I think I can bring an unique viewpoint to this discussion in that I never lifted weights until I was 36. Currently, I'm 39. I ran CC, swam, and did track in HS, and competed in triathlons during and after college. I was really fast and had great endurance, but also had the metabolism of a hummingbird and graduated HS at 6', 140 lbs.
So, 3 years ago I stepped into the weight room 6', 170 lbs knowing nothing but smart enough to have bought and read a copy of Starting Strength. Some of my discoveries after 2.5 years of lifting:
1) GOMAD makes for a fat 36 year old. Eating excessive calories does not build more muscle, it adds weight to my gut and ass.
2) Gaining excessive weight means losing it, and body recomps at age 39 are very difficult. You really can't serve 2 masters the way you can when your younger.
3) Losing weight is much more difficult whether it be for metabolic reasons, hormonal reasons, the daily grind, etc.
4) Strength gains are made slowly, size gains are made even more slowly. It just seems that 39 year old bodies do not want to create new muscle tissue. Guys in the gym remark that I'm strong for my size.

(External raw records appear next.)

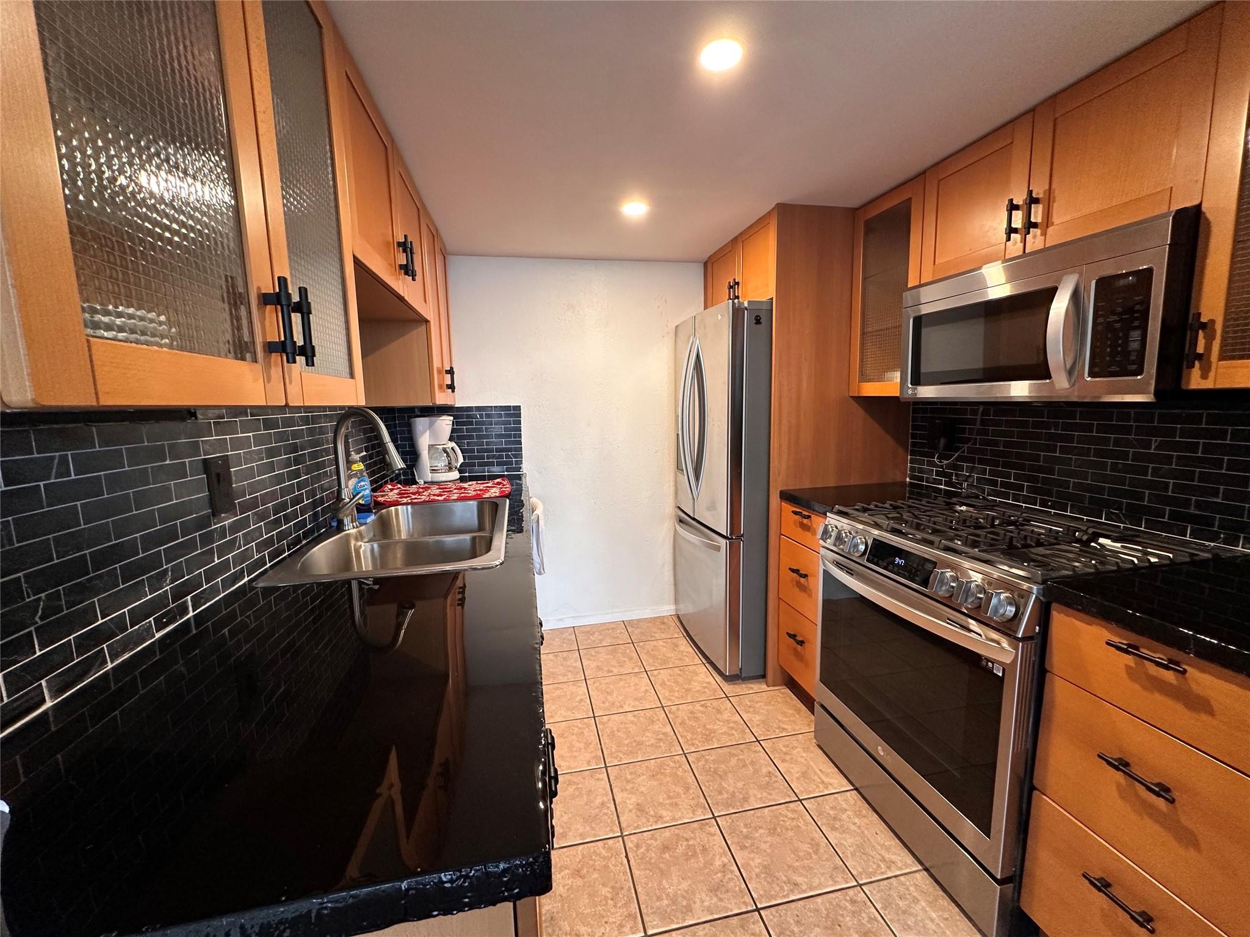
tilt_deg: -7.3
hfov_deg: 102.1
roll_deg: +1.3
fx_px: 506
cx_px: 625
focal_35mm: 14
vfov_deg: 85.7
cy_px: 468
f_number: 2.2
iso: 250
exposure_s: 1/60
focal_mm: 2.22
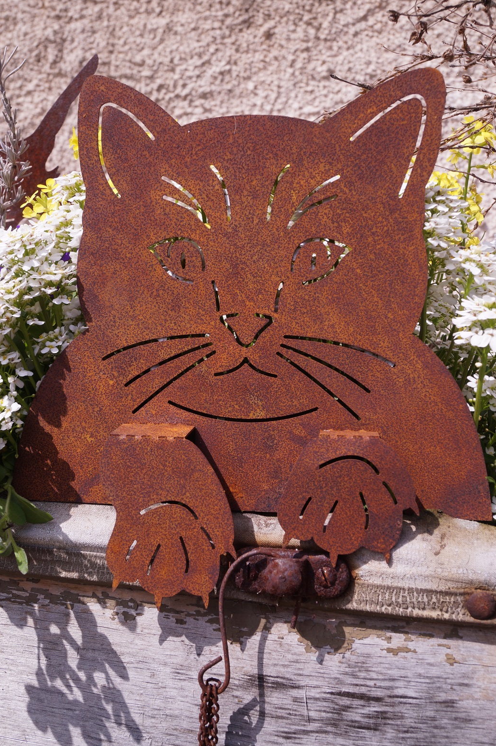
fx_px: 828
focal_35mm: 40
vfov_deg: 48.5
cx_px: 244
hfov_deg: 33.4
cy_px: 374
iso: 100
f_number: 9
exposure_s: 1/250
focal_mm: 26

When I first pulled 405, I measured my biceps cold, unflexed. They were 13.25". I can front squat 265 but my thighs are 22.5".
5) Recuperation is a huge limiting factor. When I was 20, I could get wasted, wake up the next morning and start firing up all over again. Now, if I get anything more than a strong buzz, I'm sluggish for a day and a half. After a heavy DL day, my upper body lifting the next day suffers. I'm just generally dragging ass. I've learned to avoid lifting until failure on too many sets, it seems that grinding out reps sets me back days. I wholeheartedly agree with "Stimulate, don't annihilate."
6) Injuries and fatigue accumulate in a way that they never did when I was younger. In my case, I'm very conscious of making sure I do my stretching and mobility work. I heal more slowly than I did when I was in my 20s and an injury will set me back farther.
Obviously, these are my experiences, ymmv. But I agree with most of the other posters that the guys who are big in their 30s got that way after 10 years of dedication and persistence. They didn't just blow up when they turned 34.